Over the noon hour, I presented a teleconference to the provincial pathologist network. My topic was reporting our experience in synoptic reporting using our computer system – the most common system in Ontario. Most of my talk was about add-on software and workarounds for the basic system, a 20-year-old LIS that does not allow us to meet current Cancer Care Ontario standards without such add-ons. I figure that 20 years in computer terms must be about 100 years in human terms. I wonder how much longer until it reaches DNR status.

 

A Career That Is a Blessing

So, that finished off a busy week. It is typical of my role in the past few decades in the community, mixing AP with clinical laboratory responsibilities, some leadership, a bit of informatics, and participation in hospital and regional committees. It also provides some opportunity for limited innovation in how we do our jobs. The use of computers in pathology is an example. The frustrations are often about funding shortfalls and sometimes about personality conflicts.

I enjoy coming to work as much today as I did 30 years ago, and that is a blessing.
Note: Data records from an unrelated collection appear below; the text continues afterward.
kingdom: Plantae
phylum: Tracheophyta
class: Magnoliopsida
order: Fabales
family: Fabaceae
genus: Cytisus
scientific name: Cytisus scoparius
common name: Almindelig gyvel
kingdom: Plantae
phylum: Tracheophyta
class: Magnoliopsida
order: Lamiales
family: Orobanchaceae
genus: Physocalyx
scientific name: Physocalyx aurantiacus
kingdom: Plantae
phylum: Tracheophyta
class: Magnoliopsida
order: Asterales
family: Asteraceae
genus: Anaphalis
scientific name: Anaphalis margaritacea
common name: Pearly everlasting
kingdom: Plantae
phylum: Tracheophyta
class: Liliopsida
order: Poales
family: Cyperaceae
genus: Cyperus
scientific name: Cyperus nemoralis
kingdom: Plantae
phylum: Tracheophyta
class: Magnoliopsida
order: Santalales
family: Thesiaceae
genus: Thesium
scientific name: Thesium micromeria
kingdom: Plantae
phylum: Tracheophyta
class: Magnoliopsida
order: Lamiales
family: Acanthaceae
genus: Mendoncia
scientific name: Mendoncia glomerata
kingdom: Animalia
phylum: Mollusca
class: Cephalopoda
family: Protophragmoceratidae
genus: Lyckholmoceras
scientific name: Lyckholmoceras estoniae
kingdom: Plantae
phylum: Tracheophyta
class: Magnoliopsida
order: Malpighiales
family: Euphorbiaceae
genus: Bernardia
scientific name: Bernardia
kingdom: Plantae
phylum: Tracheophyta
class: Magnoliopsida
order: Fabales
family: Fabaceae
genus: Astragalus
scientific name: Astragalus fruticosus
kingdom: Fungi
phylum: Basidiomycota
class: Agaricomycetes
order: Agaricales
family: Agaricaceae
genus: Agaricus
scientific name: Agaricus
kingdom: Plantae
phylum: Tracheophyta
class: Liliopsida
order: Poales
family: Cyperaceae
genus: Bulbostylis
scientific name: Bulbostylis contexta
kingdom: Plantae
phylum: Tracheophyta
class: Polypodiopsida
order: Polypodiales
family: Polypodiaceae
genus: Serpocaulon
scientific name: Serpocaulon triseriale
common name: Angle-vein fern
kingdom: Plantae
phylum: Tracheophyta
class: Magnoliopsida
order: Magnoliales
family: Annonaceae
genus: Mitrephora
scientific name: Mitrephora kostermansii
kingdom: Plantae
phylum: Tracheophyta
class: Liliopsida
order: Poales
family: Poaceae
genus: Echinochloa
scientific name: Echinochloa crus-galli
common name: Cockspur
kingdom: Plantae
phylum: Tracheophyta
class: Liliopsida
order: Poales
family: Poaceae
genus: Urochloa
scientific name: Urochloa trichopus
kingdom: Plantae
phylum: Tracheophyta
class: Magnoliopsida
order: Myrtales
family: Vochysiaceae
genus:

I encourage residents to consider a community hospital career. As you likely know, I think general pathology is the best preparation and within the reach of any medical student who loves science.

 

References

1.         Bachner P, Hernandez JS, Katz DA. PUMP—the pathologist of uncertain malignant potential or how to understand and manage difficult colleagues. Presented at the meeting of the College of American Pathologists; 2008 Sept 25–28.

2.         Maung RT. What is the best indicator to determine anatomic pathology workload? Canadian experience. Am J Clin Pathol 2005;123(1):45–55.